+++ RECORDS TO PROCESS

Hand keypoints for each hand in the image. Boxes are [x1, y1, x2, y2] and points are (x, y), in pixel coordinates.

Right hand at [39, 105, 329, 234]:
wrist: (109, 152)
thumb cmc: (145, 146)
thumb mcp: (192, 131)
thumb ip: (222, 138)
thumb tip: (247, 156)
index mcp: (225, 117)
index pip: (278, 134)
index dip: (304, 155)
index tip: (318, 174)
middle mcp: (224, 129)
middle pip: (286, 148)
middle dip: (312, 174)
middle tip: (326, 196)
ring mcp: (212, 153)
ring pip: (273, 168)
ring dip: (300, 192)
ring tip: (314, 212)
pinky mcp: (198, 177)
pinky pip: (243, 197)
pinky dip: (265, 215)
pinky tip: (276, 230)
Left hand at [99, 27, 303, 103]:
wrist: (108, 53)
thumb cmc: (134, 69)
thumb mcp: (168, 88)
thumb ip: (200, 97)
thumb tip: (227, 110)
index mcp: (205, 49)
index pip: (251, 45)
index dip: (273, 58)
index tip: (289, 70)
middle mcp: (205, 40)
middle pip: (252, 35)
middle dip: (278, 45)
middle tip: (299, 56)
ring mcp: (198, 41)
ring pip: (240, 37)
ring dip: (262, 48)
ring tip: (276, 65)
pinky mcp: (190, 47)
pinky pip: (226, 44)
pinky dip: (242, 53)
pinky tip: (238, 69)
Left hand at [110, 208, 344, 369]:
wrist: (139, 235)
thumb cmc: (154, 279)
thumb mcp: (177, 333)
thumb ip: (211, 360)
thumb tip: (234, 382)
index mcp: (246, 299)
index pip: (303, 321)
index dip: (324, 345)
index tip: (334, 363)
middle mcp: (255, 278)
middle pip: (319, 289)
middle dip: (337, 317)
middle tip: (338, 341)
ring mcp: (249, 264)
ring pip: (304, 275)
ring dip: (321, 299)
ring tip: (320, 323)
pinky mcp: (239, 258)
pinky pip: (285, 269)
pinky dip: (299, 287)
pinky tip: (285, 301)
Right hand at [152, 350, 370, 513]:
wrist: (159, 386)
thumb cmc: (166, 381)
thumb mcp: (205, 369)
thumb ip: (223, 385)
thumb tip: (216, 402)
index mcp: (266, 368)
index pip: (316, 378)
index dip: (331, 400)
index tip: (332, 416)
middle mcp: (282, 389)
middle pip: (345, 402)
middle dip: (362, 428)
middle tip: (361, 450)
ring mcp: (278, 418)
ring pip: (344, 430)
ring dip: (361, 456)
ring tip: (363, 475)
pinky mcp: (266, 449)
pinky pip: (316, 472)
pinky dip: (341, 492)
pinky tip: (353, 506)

++++++
+++ RECORDS TO PROCESS

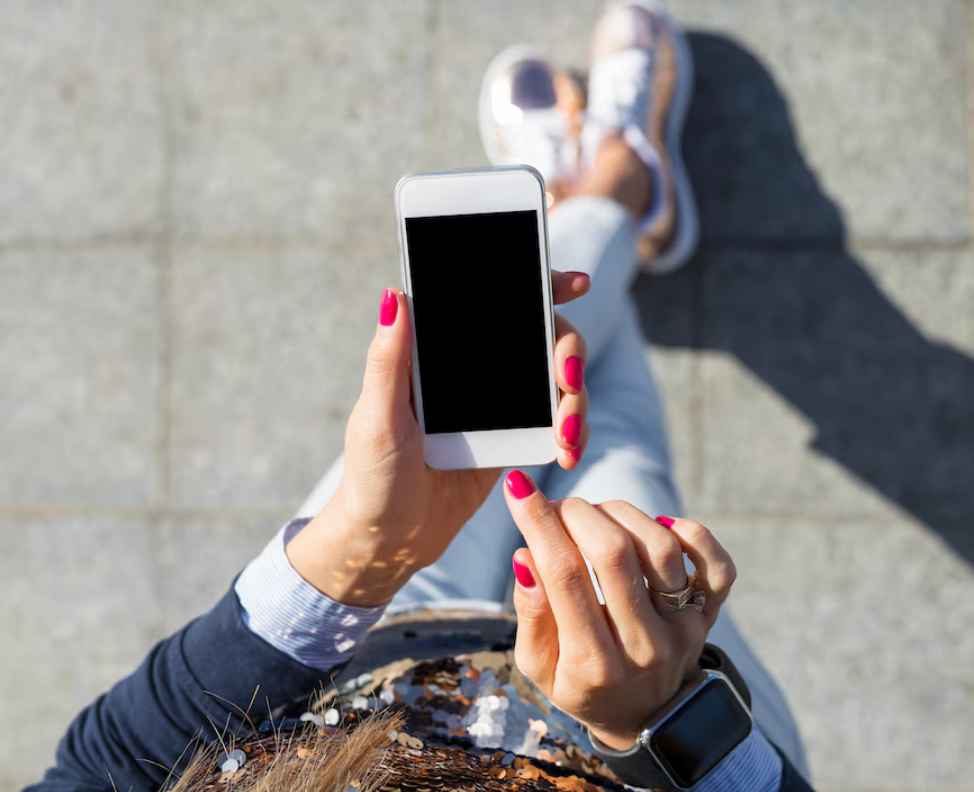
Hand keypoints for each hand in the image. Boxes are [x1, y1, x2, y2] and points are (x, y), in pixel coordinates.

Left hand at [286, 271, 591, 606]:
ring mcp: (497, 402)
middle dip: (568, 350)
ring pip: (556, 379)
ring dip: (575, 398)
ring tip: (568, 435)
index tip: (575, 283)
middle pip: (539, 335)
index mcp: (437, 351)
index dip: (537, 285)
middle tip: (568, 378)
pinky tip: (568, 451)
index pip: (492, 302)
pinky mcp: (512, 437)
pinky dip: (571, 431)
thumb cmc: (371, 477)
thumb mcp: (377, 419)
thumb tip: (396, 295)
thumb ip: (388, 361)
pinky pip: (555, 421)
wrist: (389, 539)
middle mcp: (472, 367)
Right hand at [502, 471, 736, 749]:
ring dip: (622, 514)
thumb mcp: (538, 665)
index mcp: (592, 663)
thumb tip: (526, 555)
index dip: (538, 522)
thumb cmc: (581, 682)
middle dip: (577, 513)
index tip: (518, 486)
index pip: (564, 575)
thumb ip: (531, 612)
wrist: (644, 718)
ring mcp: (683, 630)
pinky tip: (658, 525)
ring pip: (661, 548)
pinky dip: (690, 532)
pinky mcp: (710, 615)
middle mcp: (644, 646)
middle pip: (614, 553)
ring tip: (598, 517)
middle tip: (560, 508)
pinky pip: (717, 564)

++++++

• **ACTION ITEM**: Each line containing the word "hand" needs to be copied from the data above.

• **RESULT BELOW**:
Hand keypoints for each hand in the image. Boxes are [x1, y1, x2, y2] and points are (x, y), in pixel coordinates.
Right hand at [39, 105, 329, 234]:
Left hand at [99, 27, 303, 103]:
Left hand at [110, 208, 344, 369]:
Right hand at [152, 350, 370, 513]:
Hand keypoints for each hand in the image. Boxes are [x1, y1, x2, y2] and points are (x, y), in pixel coordinates.
Left hand at [286, 271, 591, 606]:
Right hand at [502, 471, 736, 749]:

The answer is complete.